— MATERIAL PROVIDED —
==============================

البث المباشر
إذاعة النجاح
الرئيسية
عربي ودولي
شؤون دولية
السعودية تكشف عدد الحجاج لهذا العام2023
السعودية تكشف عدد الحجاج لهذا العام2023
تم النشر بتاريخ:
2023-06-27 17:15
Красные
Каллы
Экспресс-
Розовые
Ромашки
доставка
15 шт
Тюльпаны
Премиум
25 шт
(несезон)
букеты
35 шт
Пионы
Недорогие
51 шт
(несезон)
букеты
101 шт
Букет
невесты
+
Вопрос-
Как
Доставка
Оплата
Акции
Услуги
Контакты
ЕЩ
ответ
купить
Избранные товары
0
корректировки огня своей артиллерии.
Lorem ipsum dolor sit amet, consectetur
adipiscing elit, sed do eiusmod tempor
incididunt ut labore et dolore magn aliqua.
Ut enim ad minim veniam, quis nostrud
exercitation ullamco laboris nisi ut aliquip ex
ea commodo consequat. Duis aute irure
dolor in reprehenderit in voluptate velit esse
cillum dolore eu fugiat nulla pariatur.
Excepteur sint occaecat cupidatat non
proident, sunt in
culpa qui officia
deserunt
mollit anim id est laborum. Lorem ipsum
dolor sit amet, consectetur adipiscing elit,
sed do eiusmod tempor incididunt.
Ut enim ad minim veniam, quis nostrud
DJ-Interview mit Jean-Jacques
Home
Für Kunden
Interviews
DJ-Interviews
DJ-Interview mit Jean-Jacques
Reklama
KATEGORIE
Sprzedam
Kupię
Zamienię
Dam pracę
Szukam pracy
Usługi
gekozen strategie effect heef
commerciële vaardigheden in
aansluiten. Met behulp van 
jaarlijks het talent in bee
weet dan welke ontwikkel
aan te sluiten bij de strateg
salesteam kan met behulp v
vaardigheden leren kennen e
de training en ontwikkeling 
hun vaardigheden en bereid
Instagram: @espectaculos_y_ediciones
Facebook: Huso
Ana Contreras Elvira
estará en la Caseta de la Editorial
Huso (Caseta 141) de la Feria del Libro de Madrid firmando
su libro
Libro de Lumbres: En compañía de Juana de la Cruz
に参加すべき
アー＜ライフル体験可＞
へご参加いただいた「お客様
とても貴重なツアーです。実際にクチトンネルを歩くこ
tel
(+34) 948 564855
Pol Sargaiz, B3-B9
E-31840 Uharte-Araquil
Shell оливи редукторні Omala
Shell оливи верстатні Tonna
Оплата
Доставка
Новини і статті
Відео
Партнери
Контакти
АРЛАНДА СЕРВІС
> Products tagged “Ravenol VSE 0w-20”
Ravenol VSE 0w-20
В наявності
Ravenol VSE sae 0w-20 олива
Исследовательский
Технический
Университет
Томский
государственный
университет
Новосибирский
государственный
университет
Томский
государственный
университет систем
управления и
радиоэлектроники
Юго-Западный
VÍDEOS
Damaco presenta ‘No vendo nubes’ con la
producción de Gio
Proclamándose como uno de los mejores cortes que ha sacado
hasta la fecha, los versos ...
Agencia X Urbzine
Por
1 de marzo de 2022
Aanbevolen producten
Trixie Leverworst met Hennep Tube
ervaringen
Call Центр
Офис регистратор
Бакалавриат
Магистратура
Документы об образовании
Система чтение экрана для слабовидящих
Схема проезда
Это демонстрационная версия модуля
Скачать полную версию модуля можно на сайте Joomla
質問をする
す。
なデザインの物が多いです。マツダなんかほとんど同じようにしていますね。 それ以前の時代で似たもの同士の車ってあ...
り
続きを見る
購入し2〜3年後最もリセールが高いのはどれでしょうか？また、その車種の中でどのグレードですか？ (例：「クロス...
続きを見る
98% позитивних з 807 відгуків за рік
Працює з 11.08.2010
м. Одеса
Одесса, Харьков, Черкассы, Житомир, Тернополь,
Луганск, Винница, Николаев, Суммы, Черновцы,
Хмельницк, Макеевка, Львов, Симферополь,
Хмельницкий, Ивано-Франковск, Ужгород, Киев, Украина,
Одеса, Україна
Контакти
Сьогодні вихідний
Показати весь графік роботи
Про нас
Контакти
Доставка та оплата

==============================

— TASK BRIEF —
Each line of the listing is to be output verbatim.

— OUTPUT FOR THIS EXERCISE —
البث المباشر
إذاعة النجاح
الرئيسية
عربي ودولي
شؤون دولية
السعودية تكشف عدد الحجاج لهذا العام2023
السعودية تكشف عدد الحجاج لهذا العام2023
تم النشر بتاريخ:
2023-06-27 17:15
Красные
Каллы
Экспресс-
Розовые
Ромашки
доставка
15 шт
Тюльпаны
Премиум
25 шт
(несезон)
букеты
35 шт
Пионы
Недорогие
51 шт
(несезон)
букеты
101 шт
Букет
невесты
+
Вопрос-
Как
Доставка
Оплата
Акции
Услуги
Контакты
ЕЩ
ответ
купить
Избранные товары
0
корректировки огня своей артиллерии.
Lorem ipsum dolor sit amet, consectetur
adipiscing elit, sed do eiusmod tempor
incididunt ut labore et dolore magn aliqua.
Ut enim ad minim veniam, quis nostrud
exercitation ullamco laboris nisi ut aliquip ex
ea commodo consequat. Duis aute irure
dolor in reprehenderit in voluptate velit esse
cillum dolore eu fugiat nulla pariatur.
Excepteur sint occaecat cupidatat non
proident, sunt in
culpa qui officia
deserunt
mollit anim id est laborum. Lorem ipsum
dolor sit amet, consectetur adipiscing elit,
sed do eiusmod tempor incididunt.
Ut enim ad minim veniam, quis nostrud
DJ-Interview mit Jean-Jacques
Home
Für Kunden
Interviews
DJ-Interviews
DJ-Interview mit Jean-Jacques
Reklama
KATEGORIE
Sprzedam
Kupię
Zamienię
Dam pracę
Szukam pracy
Usługi
gekozen strategie effect heef
commerciële vaardigheden in
aansluiten. Met behulp van 
jaarlijks het talent in bee
weet dan welke ontwikkel
aan te sluiten bij de strateg
salesteam kan met behulp v
vaardigheden leren kennen e
de training en ontwikkeling 
hun vaardigheden en bereid
Instagram: @espectaculos_y_ediciones
Facebook: Huso
Ana Contreras Elvira
estará en la Caseta de la Editorial
Huso (Caseta 141) de la Feria del Libro de Madrid firmando
su libro
Libro de Lumbres: En compañía de Juana de la Cruz
に参加すべき
アー＜ライフル体験可＞
へご参加いただいた「お客様
とても貴重なツアーです。実際にクチトンネルを歩くこ
tel
(+34) 948 564855
Pol Sargaiz, B3-B9
E-31840 Uharte-Araquil
Shell оливи редукторні Omala
Shell оливи верстатні Tonna
Оплата
Доставка
Новини і статті
Відео
Партнери
Контакти
АРЛАНДА СЕРВІС
> Products tagged “Ravenol VSE 0w-20”
Ravenol VSE 0w-20
В наявності
Ravenol VSE sae 0w-20 олива
Исследовательский
Технический
Университет
Томский
государственный
университет
Новосибирский
государственный
университет
Томский
государственный
университет систем
управления и
радиоэлектроники
Юго-Западный
VÍDEOS
Damaco presenta ‘No vendo nubes’ con la
producción de Gio
Proclamándose como uno de los mejores cortes que ha sacado
hasta la fecha, los versos ...
Agencia X Urbzine
Por
1 de marzo de 2022
Aanbevolen producten
Trixie Leverworst met Hennep Tube
ervaringen
Call Центр
Офис регистратор
Бакалавриат
Магистратура
Документы об образовании
Система чтение экрана для слабовидящих
Схема проезда
Это демонстрационная версия модуля
Скачать полную версию модуля можно на сайте Joomla
質問をする
す。
なデザインの物が多いです。マツダなんかほとんど同じようにしていますね。 それ以前の時代で似たもの同士の車ってあ...
り
続きを見る
購入し2〜3年後最もリセールが高いのはどれでしょうか？また、その車種の中でどのグレードですか？ (例：「クロス...
続きを見る
98% позитивних з 807 відгуків за рік
Працює з 11.08.2010
м. Одеса
Одесса, Харьков, Черкассы, Житомир, Тернополь,
Луганск, Винница, Николаев, Суммы, Черновцы,
Хмельницк, Макеевка, Львов, Симферополь,
Хмельницкий, Ивано-Франковск, Ужгород, Киев, Украина,
Одеса, Україна
Контакти
Сьогодні вихідний
Показати весь графік роботи
Про нас
Контакти
Доставка та оплата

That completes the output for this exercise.